● Input rows:
————

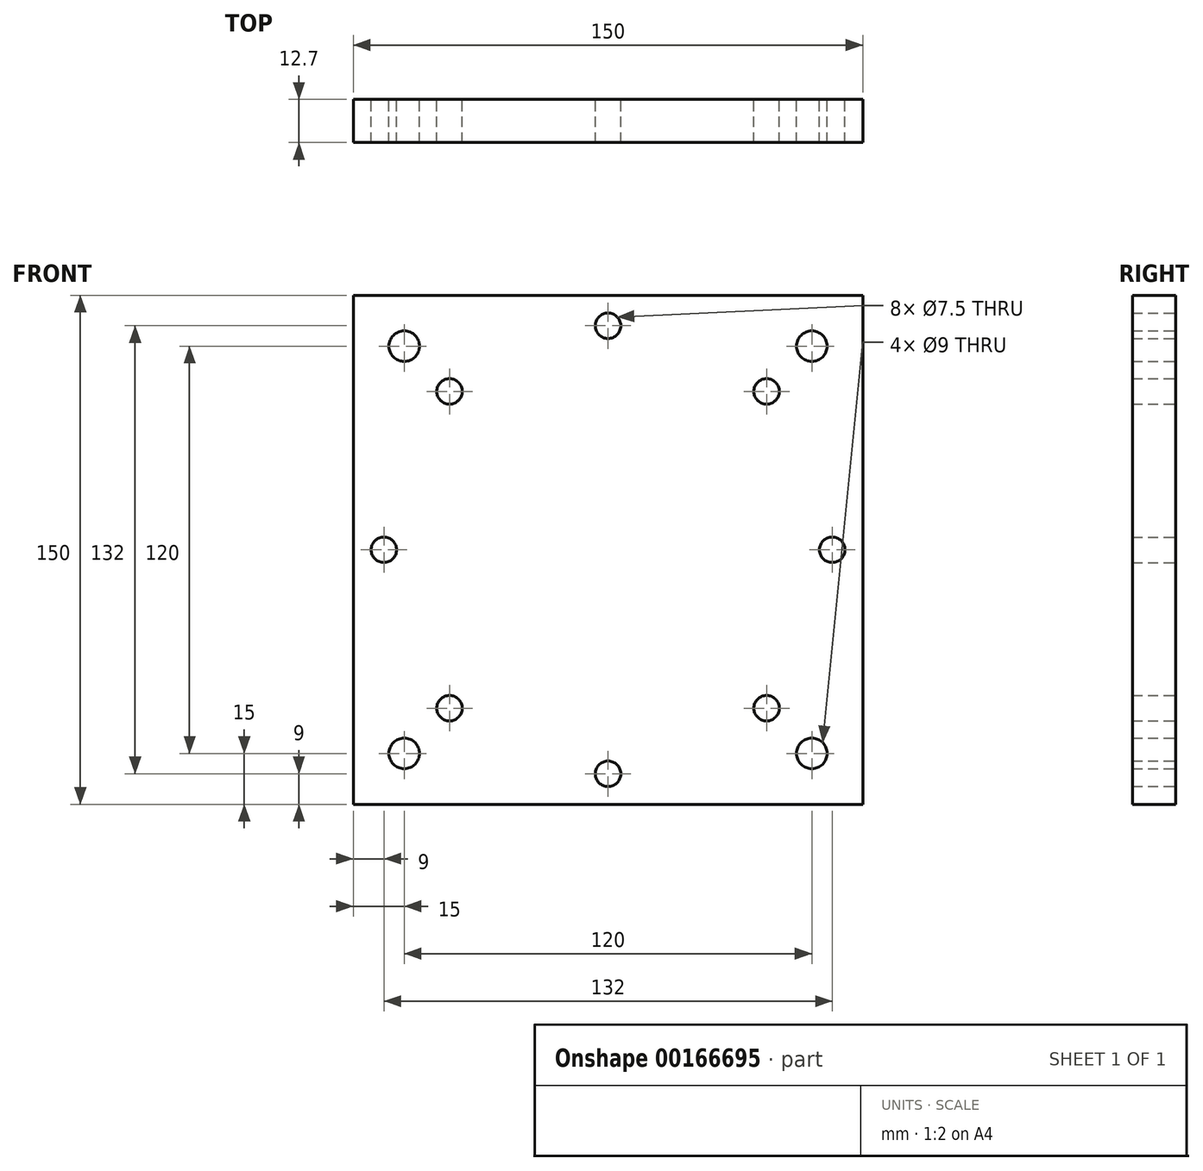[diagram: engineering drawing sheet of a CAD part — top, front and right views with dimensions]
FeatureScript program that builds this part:
annotation { "Feature Type Name" : "Feature", "Feature Type Description" : "" }
export const myFeature = defineFeature(function(context is Context, id is Id, definition is map)
    precondition{}
    {
        {
            var Q0;
            Q0=qCreatedBy(makeId("Front.planeOp"),FACE);
            var sketch = newSketch(context, id + "F0", { "sketchPlane" : qUnion([Q0])});
            skLineSegment(sketch, "E0.bottom", {"start": v(75, -75) * mm, "end": v(-75, -75) * mm});
            skLineSegment(sketch, "E0.top", {"start": v(75, 75) * mm, "end": v(-75, 75) * mm});
            skLineSegment(sketch, "E0.left", {"start": v(75, -75) * mm, "end": v(75, 75) * mm});
            skLineSegment(sketch, "E0.right", {"start": v(-75, -75) * mm, "end": v(-75, 75) * mm});
            skPoint(sketch, "E0.middle", {"position": v(0, 0) * mm});
            skSolve(sketch);
        }
        {
            var Q0;
            Q0=makeQuery(id+"F0.imprint","IMPRINT",FACE,{"disambiguationData":[TD([[makeQuery(id+"F0.imprint","IMPRINT",EDGE,{"derivedFrom":sQuery(id+"F0.wireOp",EDGE,"E0.bottom")}),-1.0]])]});
            extrude(context, id + "F1", {"entities" : qUnion([Q0]), "depth" : 12.7 * mm});
        }
        {
            var Q0;
            Q0=qCreatedBy(makeId("Front.planeOp"),FACE);
            var sketch = newSketch(context, id + "F2", { "sketchPlane" : qUnion([Q0])});
            skCircle(sketch, "E1", {"center": v(-60, 60) * mm, "radius": 4.5 * mm});
            skCircle(sketch, "E2", {"center": v(60, 60) * mm, "radius": 4.5 * mm});
            skCircle(sketch, "E3", {"center": v(-60, -60) * mm, "radius": 4.5 * mm});
            skCircle(sketch, "E4", {"center": v(60, -60) * mm, "radius": 4.5 * mm});
            skCircle(sketch, "E5", {"center": v(0, 66) * mm, "radius": 3.75 * mm});
            skCircle(sketch, "E6.1.0", {"center": v(-46.67, 46.67) * mm, "radius": 3.75 * mm});
            skCircle(sketch, "E6.2.0", {"center": v(-66, 0) * mm, "radius": 3.75 * mm});
            skCircle(sketch, "E6.3.0", {"center": v(-46.67, -46.67) * mm, "radius": 3.75 * mm});
            skCircle(sketch, "E6.4.0", {"center": v(0, -66) * mm, "radius": 3.75 * mm});
            skCircle(sketch, "E6.5.0", {"center": v(46.67, -46.67) * mm, "radius": 3.75 * mm});
            skCircle(sketch, "E6.6.0", {"center": v(66, 0) * mm, "radius": 3.75 * mm});
            skCircle(sketch, "E6.7.0", {"center": v(46.67, 46.67) * mm, "radius": 3.75 * mm});
            skPoint(sketch, "E6.center", {"position": v(0, 0) * mm});
            skSolve(sketch);
        }
        {
            var Q0;
            Q0 = qSketchRegion(id + "F2", true);
            extrude(context, id + "F3", {"entities" : qUnion([Q0]), "operationType" : NewBodyOperationType.REMOVE, "endBound" : BoundingType.THROUGH_ALL, "depth" : 25 * mm});
        }
    });
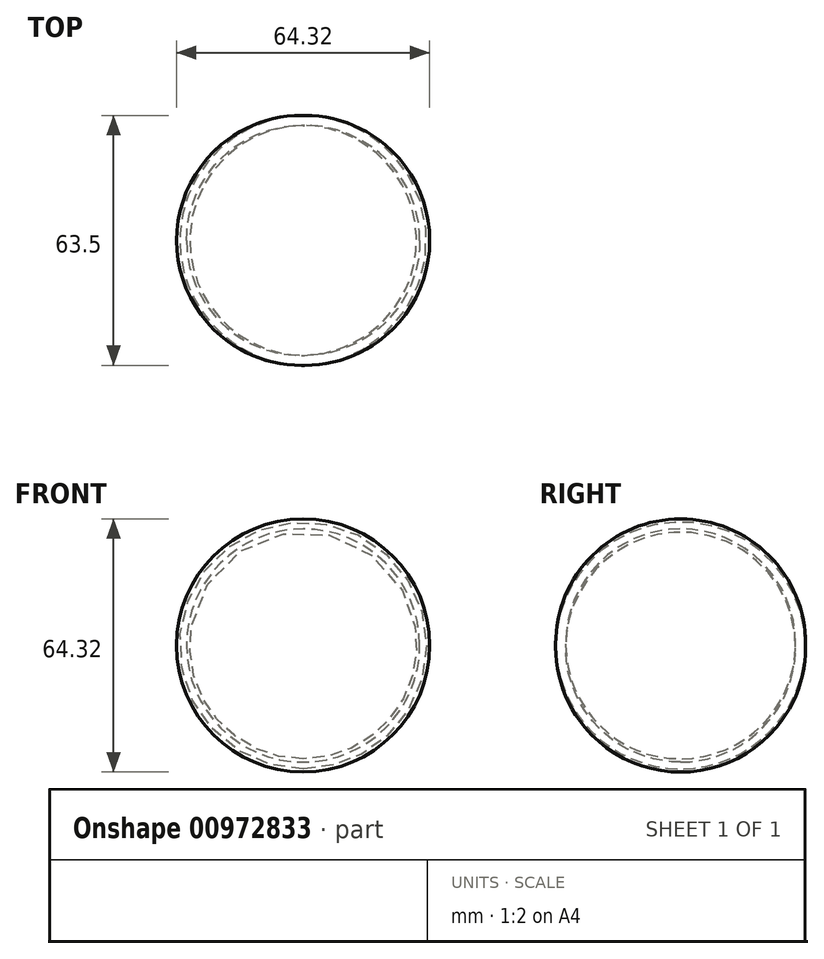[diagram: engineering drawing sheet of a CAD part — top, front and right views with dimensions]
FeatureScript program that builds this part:
annotation { "Feature Type Name" : "Feature", "Feature Type Description" : "" }
export const myFeature = defineFeature(function(context is Context, id is Id, definition is map)
    precondition{}
    {
        {
            var Q0;
            Q0=qCreatedBy(makeId("Top.planeOp"),FACE);
            var sketch = newSketch(context, id + "F0", { "sketchPlane" : qUnion([Q0])});
            skLineSegment(sketch, "E0", {"start": v(0, 0) * mm, "end": v(0, -31.75) * mm});
            skLineSegment(sketch, "E1", {"start": v(0, 0) * mm, "end": v(0, 31.75) * mm});
            skArc(sketch, "E2", {"start": v(0, -31.75) * mm, "mid": v(32.16, 0) * mm, "end": v(0, 31.75) * mm});
            skSolve(sketch);
        }
        {
            var Q0;
            Q0=qCreatedBy(makeId("Front.planeOp"),FACE);
            var sketch = newSketch(context, id + "F1", { "sketchPlane" : qUnion([Q0])});
            skPoint(sketch, "E3", {"position": v(31.75, 0) * mm});
            skCircle(sketch, "E4", {"center": v(0, 0) * mm, "radius": 31.75 * mm});
            skSolve(sketch);
        }
        {
            var Q0;
            Q0=makeQuery(id+"F0.imprint","IMPRINT",FACE,{"disambiguationData":[TD([[makeQuery(id+"F0.imprint","IMPRINT",EDGE,{"derivedFrom":sQuery(id+"F0.wireOp",EDGE,"E0")}),1.0]])]});
            var Q1;
            Q1=sQuery(id+"F1.wireOp",EDGE,"E4");
            revolve(context, id + "F2", {"surfaceOperationType" : NewSurfaceOperationType.NEW, "entities" : qUnion([Q0]), "axis" : qUnion([Q1]), "revolveType" : RevolveType.FULL});
        }
        {
            var Q0;
            Q0=makeQuery(id+"F2.opRevolve","SWEPT_FACE",FACE,{"disambiguationData":[OSD([sQuery(id+"F0.wireOp",EDGE,"E2")])]});
            var Q1;
            Q1=makeQuery(id+"F2.opRevolve","SWEPT_BODY",BODY,{"disambiguationData":[OSD([sQuery(id+"F0.wireOp",EDGE,"E0"),sQuery(id+"F0.wireOp",EDGE,"E1"),sQuery(id+"F0.wireOp",EDGE,"E2")])]});
            shell(context, id + "F3", {"isHollow" : true, "entities" : qUnion([Q0]), "parts" : qUnion([Q1]), "thickness" : 2.54 * mm});
        }
    });
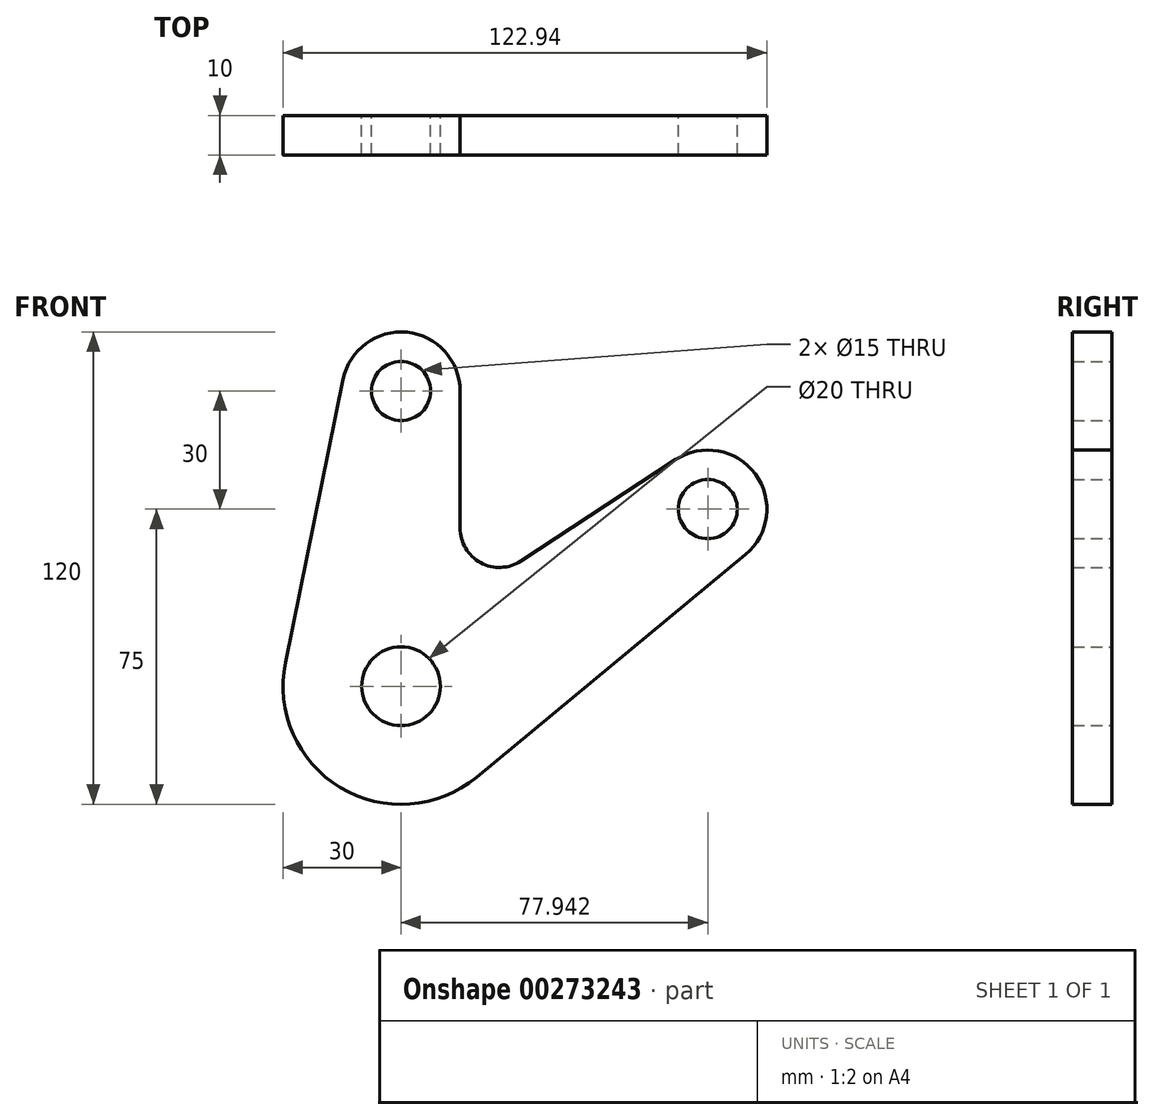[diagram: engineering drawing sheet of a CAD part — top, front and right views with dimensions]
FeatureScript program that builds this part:
annotation { "Feature Type Name" : "Feature", "Feature Type Description" : "" }
export const myFeature = defineFeature(function(context is Context, id is Id, definition is map)
    precondition{}
    {
        {
            var Q0;
            Q0=qCreatedBy(makeId("Front.planeOp"),FACE);
            var sketch = newSketch(context, id + "F0", { "sketchPlane" : qUnion([Q0])});
            skCircle(sketch, "E0", {"center": v(0, 0) * mm, "radius": 10 * mm});
            skLineSegment(sketch, "E1", {"start": v(0, 0) * mm, "end": v(0, 75) * mm, "construction": true});
            skLineSegment(sketch, "E2", {"start": v(0, 0) * mm, "end": v(77.94, 45) * mm, "construction": true});
            skCircle(sketch, "E3", {"center": v(0, 75) * mm, "radius": 7.5 * mm});
            skCircle(sketch, "E4", {"center": v(77.94, 45) * mm, "radius": 7.5 * mm});
            skLineSegment(sketch, "E5", {"start": v(-14.7, 78) * mm, "end": v(-29.4, 6) * mm});
            skLineSegment(sketch, "E6", {"start": v(19.12, -23.12) * mm, "end": v(87.5, 33.44) * mm});
            skLineSegment(sketch, "E7", {"start": v(15, 75) * mm, "end": v(15, 40.19) * mm});
            skArc(sketch, "E8", {"start": v(-14.7, 78) * mm, "mid": v(1.5, 89.92) * mm, "end": v(15, 75) * mm});
            skArc(sketch, "E9", {"start": v(-29.4, 6) * mm, "mid": v(-15.44, -25.72) * mm, "end": v(19.12, -23.12) * mm});
            skArc(sketch, "E10", {"start": v(87.5, 33.44) * mm, "mid": v(90.01, 53.9) * mm, "end": v(69.72, 57.55) * mm});
            skLineSegment(sketch, "E11", {"start": v(30.48, 31.83) * mm, "end": v(69.72, 57.55) * mm});
            skPoint(sketch, "E12.visualSharp", {"position": v(15, 21.68) * mm});
            skArc(sketch, "E12.filletArc", {"start": v(15, 40.19) * mm, "mid": v(20.25, 31.4) * mm, "end": v(30.48, 31.83) * mm});
            skSolve(sketch);
        }
        {
            var Q0;
            Q0 = qSketchRegion(id + "F0", true);
            extrude(context, id + "F1", {"entities" : qUnion([Q0]), "depth" : 10 * mm});
        }
    });
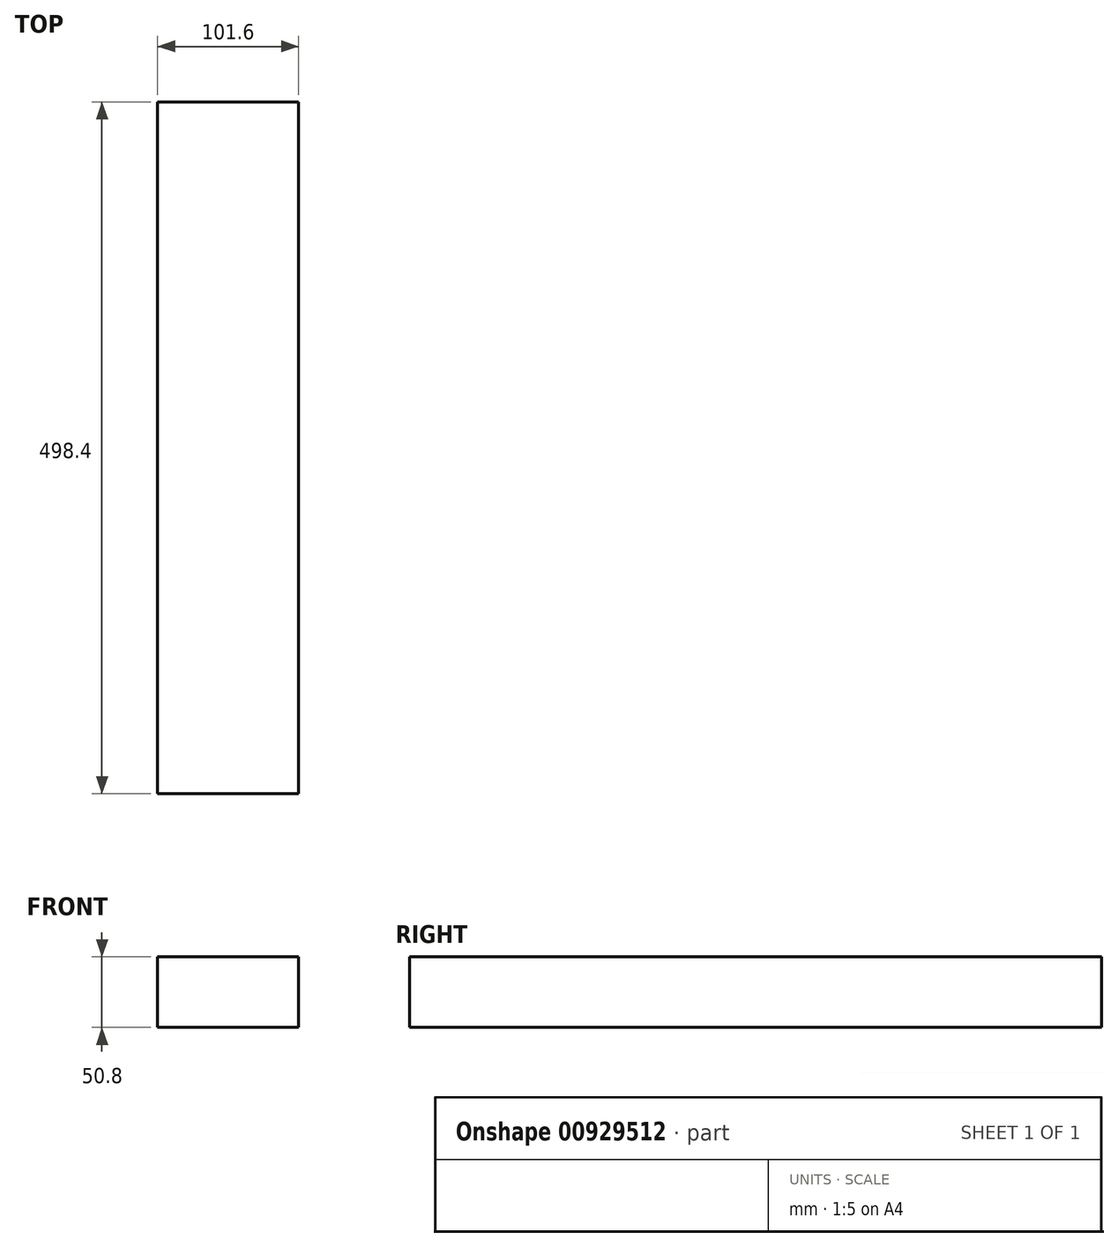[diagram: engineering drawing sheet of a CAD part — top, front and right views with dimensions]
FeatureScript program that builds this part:
annotation { "Feature Type Name" : "Feature", "Feature Type Description" : "" }
export const myFeature = defineFeature(function(context is Context, id is Id, definition is map)
    precondition{}
    {
        {
            var Q0;
            Q0=qCreatedBy(makeId("Front.planeOp"),FACE);
            var sketch = newSketch(context, id + "F0", { "sketchPlane" : qUnion([Q0])});
            skLineSegment(sketch, "E0", {"start": v(0, 0) * mm, "end": v(50.8, 0) * mm});
            skLineSegment(sketch, "E1", {"start": v(0, 0) * mm, "end": v(-50.8, 0) * mm});
            skLineSegment(sketch, "E2", {"start": v(50.8, 0) * mm, "end": v(50.8, 50.8) * mm});
            skLineSegment(sketch, "E3", {"start": v(-50.8, 0) * mm, "end": v(-50.8, 50.8) * mm});
            skLineSegment(sketch, "E4", {"start": v(-50.8, 50.8) * mm, "end": v(50.8, 50.8) * mm});
            skSolve(sketch);
        }
        {
            var Q0;
            Q0=makeQuery(id+"F0.imprint","IMPRINT",FACE,{"disambiguationData":[TD([[makeQuery(id+"F0.imprint","IMPRINT",EDGE,{"derivedFrom":sQuery(id+"F0.wireOp",EDGE,"E0")}),1.0]])]});
            extrude(context, id + "F1", {"entities" : qUnion([Q0]), "depth" : 498.4 * mm, "offsetDistance" : 25 * mm});
        }
    });
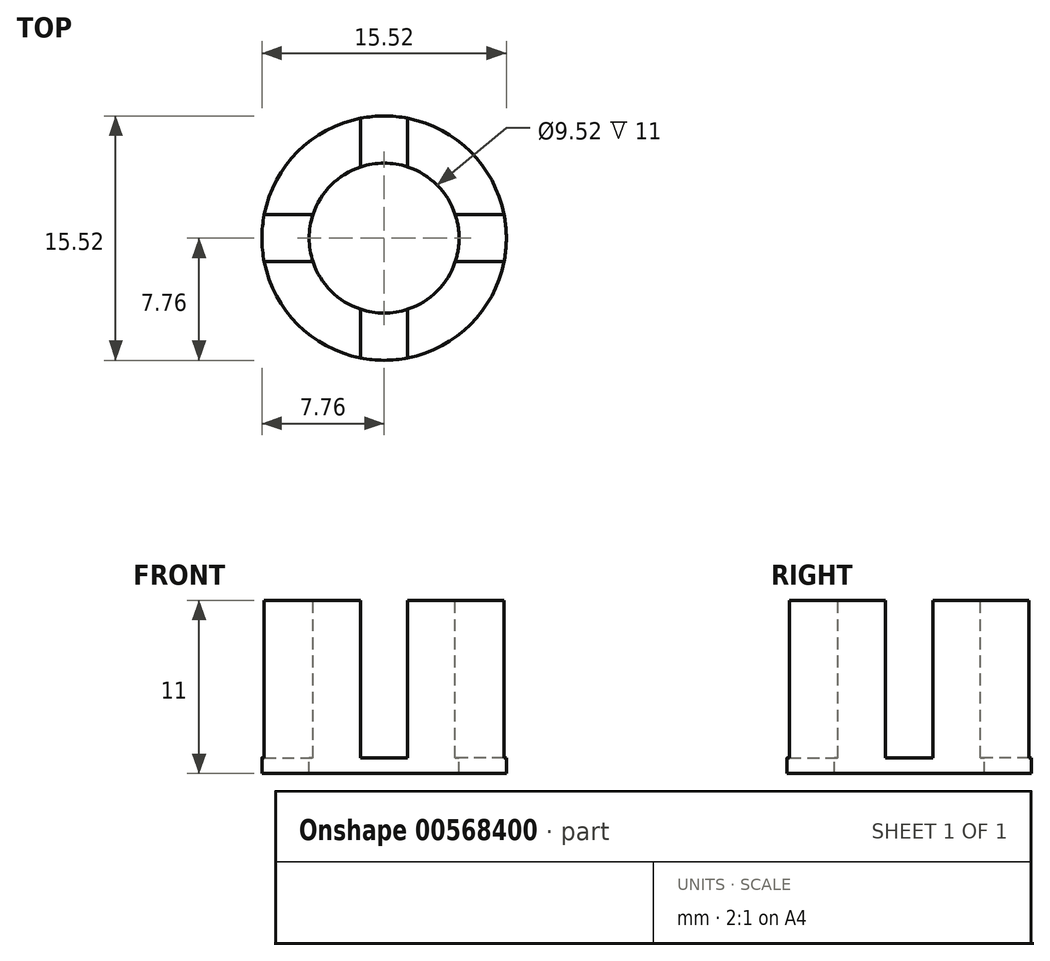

————

● Set problem: Collect each line of the records above that contains the string "EDGE".

● Complete answer:
            Q0=makeQuery(id+"F0.imprint","IMPRINT",FACE,{"disambiguationData":[TD([[makeQuery(id+"F0.imprint","IMPRINT",EDGE,{"derivedFrom":sQuery(id+"F0.wireOp",EDGE,"E0.bottom")}),-1.0]])]});
            Q0=makeQuery(id+"F0.imprint","IMPRINT",FACE,{"disambiguationData":[TD([[makeQuery(id+"F0.imprint","IMPRINT",EDGE,{"derivedFrom":sQuery(id+"F0.wireOp",EDGE,"E0")}),1.0]])]});
            Q1=sQuery(id+"F1.wireOp",EDGE,"E4");
            Q0=makeQuery(id+"F2.opRevolve","SWEPT_FACE",FACE,{"disambiguationData":[OSD([sQuery(id+"F0.wireOp",EDGE,"E2")])]});
            Q1=makeQuery(id+"F2.opRevolve","SWEPT_BODY",BODY,{"disambiguationData":[OSD([sQuery(id+"F0.wireOp",EDGE,"E0"),sQuery(id+"F0.wireOp",EDGE,"E1"),sQuery(id+"F0.wireOp",EDGE,"E2")])]});
            Q0=makeQuery(id+"F0.imprint","IMPRINT",FACE,{"disambiguationData":[TD([[makeQuery(id+"F0.imprint","IMPRINT",EDGE,{"derivedFrom":sQuery(id+"F0.wireOp",EDGE,"E0")}),1.0]])]});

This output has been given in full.